Posted: June 30, 2013 at 12:06 pm

Seattle Genetics (SGEN) and Agensys, a subsidiary of Astellas Pharma Inc. (ALPMY), recently announced that the former has exercised its option to co-develop one more antibody-drug conjugate (ADC), ASG-15ME, under an existing collaboration. ASG-15ME is an ADC which targets the tumor antigen SLITRK6.

Astellas has filed an investigational new drug (IND) application to the US Food and Drug Administration (:FDA) so that it can commence a phase I study with ASG-15ME.

We note that the agreement between Astellas and Seattle Genetics dates back to Jan 2007. The companies had collaborated to jointly research, develop, fund and market ADCs for cancer treatments. The companies are currently co-developing a couple of ADCs - ASG-5ME and ASG-22ME.

ADCs have lately attracted a lot of attention with major companies entering into collaborations for developing potent ADCs for cancer therapy.

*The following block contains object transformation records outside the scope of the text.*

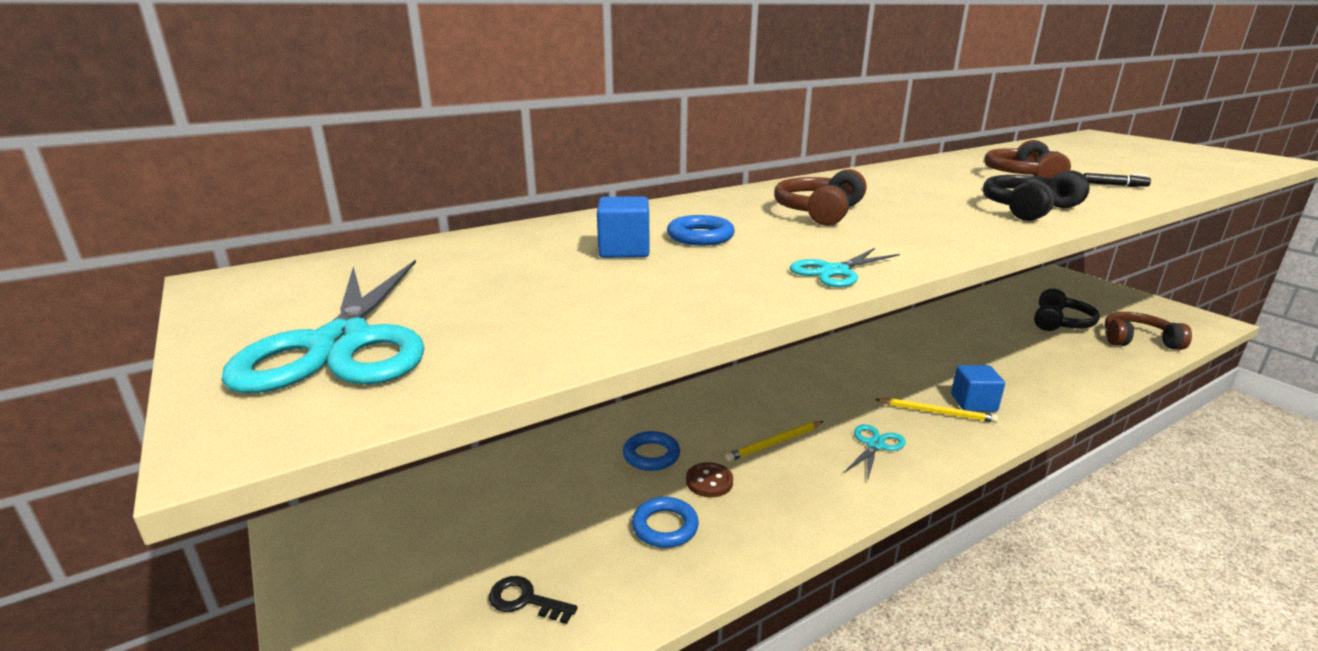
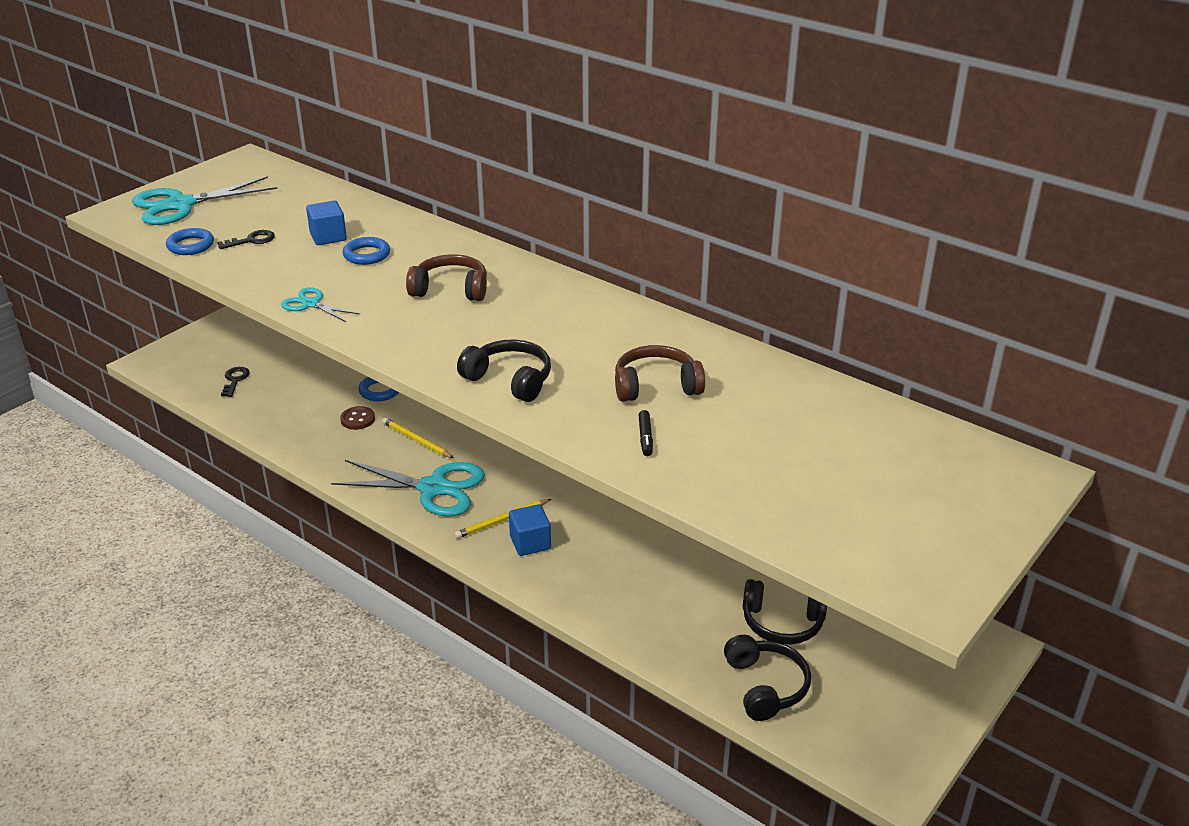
camera: 70 degrees right, 10 degrees up
(584, 294) = (252, 240): none -> black key
(665, 526) = (306, 411): blue ring -> blue ring (190, 245)
(875, 445) = (433, 488): turquoise scissors -> turquoise scissors, size x1.94
(937, 412) = (502, 520): yellow pencil -> yellow pencil turned 60 degrees clockwise
(1138, 340) = (765, 686): brown headphones -> black headphones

Seattle Genetics has collaborations with companies like Roche Holding AG's (RHHBY) Genentech for the development of ADCs.

Apart from Astellas, Seattle Genetics has ADC co-development agreements with Genmab (GNMSF) and Oxford BioTherapeutics.

Seattle Genetics sole marketed ADC product is Adcetris. Adcetris was approved by the FDA in Aug 2011 for the treatment of patients with Hodgkin lymphoma (HL) after failure of autologous stem cell transplant (:ASCT) or after failure of at least two prior multi-agent chemotherapy regimens in patients who are not suitable for ASCT. Adcetris was also approved for systemic anaplastic large cell lymphoma (sALCL) in treatment-experienced patients. Adcetris is also being evaluated in other indications.

Seattle Genetics carries a Zacks Rank #3 (Hold) while Astellas and Roche carry a Zacks Rank #4 (Sell). Right now, Genmab looks more attractive with a Zacks Rank #1 (Strong Buy).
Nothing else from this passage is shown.